Each join is completely separate here.
Of course, by varying what you put in the ON clause, you can make joins interrelate tables any way you want.
This really depends on what you are doing. I've written many 3+ table queries that will have an outer join in them. It just depends on the data you are querying and what you are trying to follow.
The same general logic applies when selecting the join type when you have multiples as with single join queries.
For the sake of this example, lets say we have a table "employees" with an ID, NAME and MANAGER_ID fields.
Here is a simple query:
SELECT E.ID, E.NAME, M.NAME AS MANAGER
FROM EMPLOYEES E
JOIN EMPLOYEE M ON E.MANAGER_ID = M.ID
This will return all of the employees, with their manager name. But what happens for the boss? he who has no manager? A database null would actually prevent that row from returning as it could not find a matching record to join on. Thus you would use an OUTER join (left or right depending on how your write the query).

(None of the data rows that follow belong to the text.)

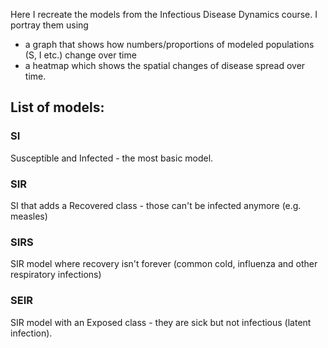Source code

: Here I recreate the models from the Infectious Disease Dynamics course. 
I portray them using 

* a graph that shows how numbers/proportions of modeled populations (S, I etc.) change over time
* a heatmap which shows the spatial changes of disease spread over time.

## List of models:

### SI
Susceptible and Infected - the most basic model.
<!-- concept here --> 

<!-- picture here --> 

### SIR
SI that adds a Recovered class - those can't be infected anymore (e.g. measles)
<!-- concept here --> 

<!-- graph here -->
<!-- picture here --> 

### SIRS
SIR model where recovery isn't forever (common cold, influenza and other respiratory infections)
<!-- concept here --> 

<!-- graph here --> 
<!-- picture here --> 

### SEIR
SIR model with an Exposed class - they are sick but not infectious (latent infection).
<!-- concept here --> 

<!-- graph here --> 
<!-- picture here --> 
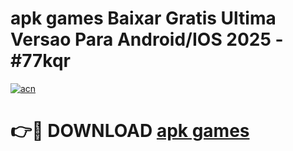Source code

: # apk games Baixar Gratis Ultima Versao Para Android/IOS 2025 - #77kqr

[![acn](https://github.com/user-attachments/assets/0f9c940e-d8b0-45ae-aac7-cd30a18b3e1c)](https://app.mediaupload.pro/?title=apk_games&ref=19F)

# 👉🔴 DOWNLOAD [apk games](https://app.mediaupload.pro/?title=apk_games&ref=19F)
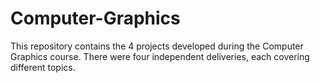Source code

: # Computer-Graphics
This repository contains the 4 projects developed during the Computer Graphics course.
There were four independent deliveries, each covering different topics.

The same logic would hold for writing a query with 2+n joins. If you are possibly going to have rows that don't have matches in your join clause, and want those rows to come back (albeit with nulls), then you are golden.
Read this great article on outer joins by a well known expert Terry Purcell
also a great write up by Plamen Ratchev
On some sql engines there's an issue where you're joining a using left join.
If you join A->B->C and the row in B doesn't exist then the join column from B is NULL.
A few I've used require that the join from B->C must be a left join if the join from A->B is a left join.
This is ok
select a.*, b.*, c.*
from a
left join b on b.id = a.id
left join c on c.id = b.id
this is not
select a.*, b.*, c.*
from a
left join b on b.id = a.id
inner join c on c.id = b.id
For the sake of completeness and standard evangelics, I'll chime in with the ansi-92 nested join syntax:
select t1.*
,t2.*
,t3.*
from table1 t1
left outer join (
table2 t2 left outer join table3 t3 on (t2.b = t3.b)
) on (t1.a = t2.a)
Your SQL engine of choice may optimize for them.